UCT’s open access policy: a culmination and a beginning

Associate Professor Laura Czerniewicz describes and reflects how our hosting institution, the University of Cape Town, has developed and embedded an open access policy. In this blog post, originally published on Laura’s blog, Prof Czerniewicz outlines how policy and practice go hand in hand, and the experience of the University of Cape Town has been one where open practices and projects such as UCT’s Open Content – which is a home for UCT’s OER output –  has both influenced and been enabled by symbolic commitments from the university’s senior management.
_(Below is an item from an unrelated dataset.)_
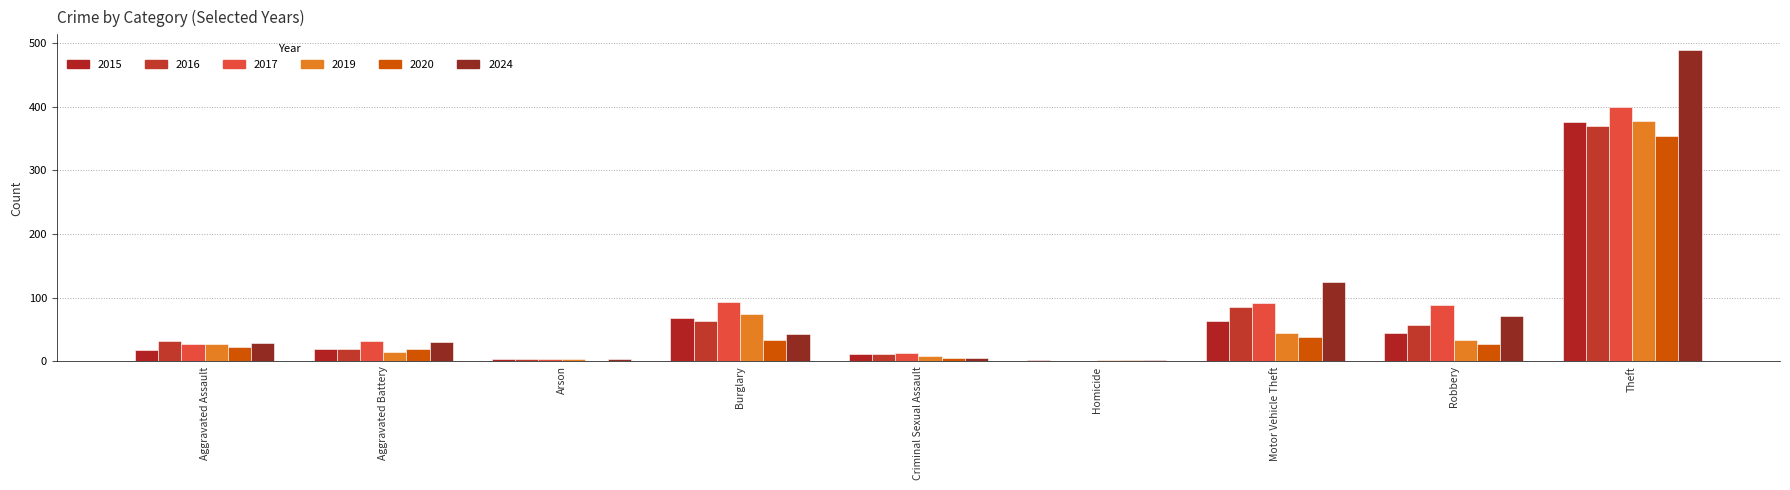

How many series are shown in this chart?

6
Engagement with open education and open scholarship has been happening at UCT in an organic way for a long time, as staff and students have been making their scholarship and their teaching and learning resources available freely online for many years. This has happened across the disciplines, with many individuals springing to mind: in Health Sciences – Juan Klopper, in Science – Ed Rybicki, in Humanities – Francis Nyamnjoh…. the examples are too many to mention. In addition whole groups, such as the physics lecturers, the gender studies unit or the computer sciences department have shared course material and research output in concerted efforts. In addition, over the last seven years there have been several projects supporting the open agenda, starting with Opening Scholarship (with its broad view of scholars at the centre of a network with others scholars, students and the community), then OERUCT and OpenUCT and the most recent addition – the ambitious OER research project ROER4D. The university’s open content directory has provided a home for open education resources since 2010.
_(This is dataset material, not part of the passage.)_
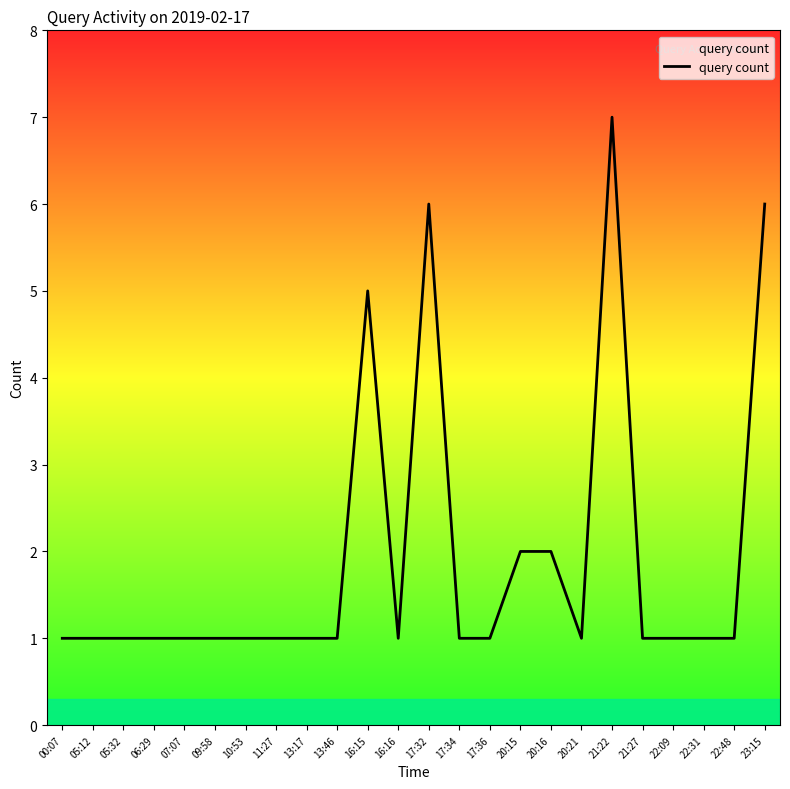

What is the greatest value displayed?

7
During this time, the university’s senior echelons have made important symbolic commitments to the open agenda. In 2008 a Deputy Vice Chancellor signed the Cape Town Open Education Declaration which is built on “the belief that everyone should have the freedom to use, customize, improve and redistribute educational resources without constraint” and in 2011 the Vice Chancellor signed the Berlin Declaration which seeks to “to realize the vision of a global and accessible representation of knowledge [where] the future Web has to be sustainable, interactive, and transparent.”

UCT Vice Chancellor signs Berlin DeclarationImage: UCT’s Vice Chancellor, Dr Max Price, signs the Berlin Declaration.
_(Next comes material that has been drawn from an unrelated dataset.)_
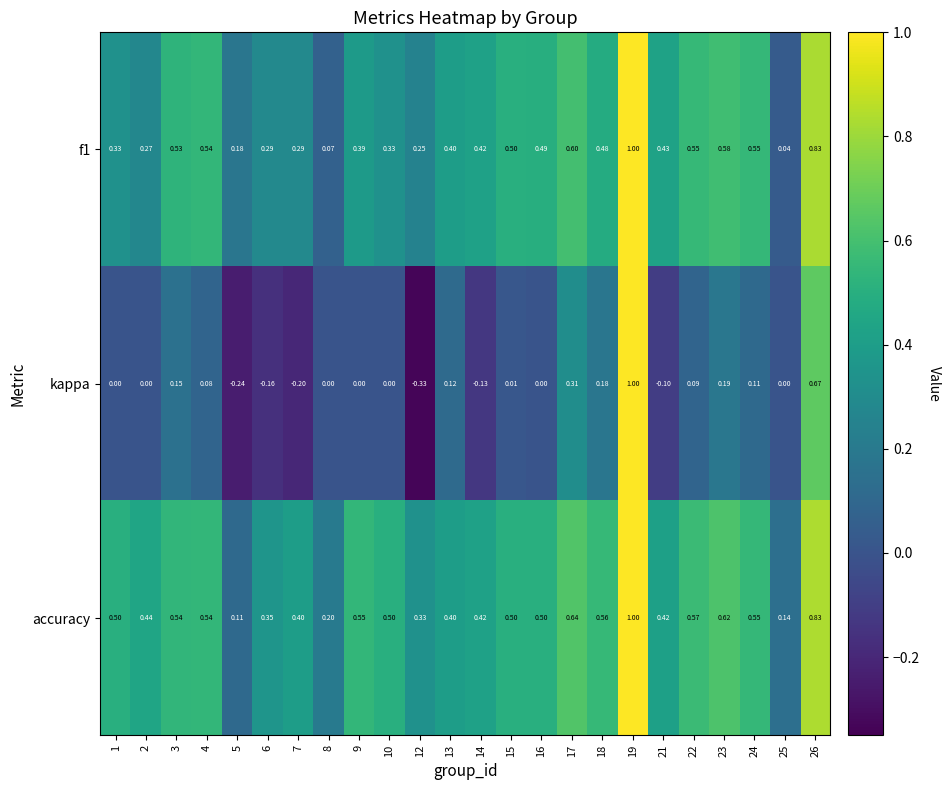

At which category does the chart reach its peak across all series?

19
In 2014 two events mark the culmination of this organic era of change and growth: the approval by UCT Council of an open access policy and the commitment of UCT Libraries to being the home for open online content going forward. Many project activities are becoming mainstreamed into existing and new positions in the Library which has made explicit its support for both research and teaching resources. The UCT Library is the formal owner of the open access policy, working closely with UCT’s Research Office and the Centre for Innovation in Teaching and Learning.

The policy foundation for an ongoing emphasis on open education resources is evident in the new open access policy which notes

“The widespread availability of open education resources, open content, open courses etc. from the global north is both an opportunity and a concern as there is an equally urgent need for local teaching and learning resources to be made freely available online.”

Scholarship is understood to take multiple forms which cross research, teaching and learning. UCT encourages that all of these be made available, and will provide enabling conditions for the stewardship, preservation and discoverability of this content.

“The University encourages Employees and Students to make all forms of works of scholarship available … This includes (but is not limited to) essays, books, conference papers, reports (where permitted by a funder of the research leading to the report), educational resources, presentations, scholarly multi-media material, audio-visual works and digital representations of pictorial and graphical materials.”

In addition, the policy requires UCT authors to deposit journal articles (or formally explain why they can not do so) and students will have had to deposit the final versions of their theses and dissertations in order to graduate.

Policies are only as good as their implementation in practice (and too often they are meaningless or suffer empty compliance). With years of project-based activities, research-informed practice and individuals quietly doing good work as a basis for the future, UCT is an ideal position to meaningfully implement the excellent intentions and activities of its new open access policy. Good luck to us all!

Originally posted by Laura Czerniewicz on her blog on 18 June 2014.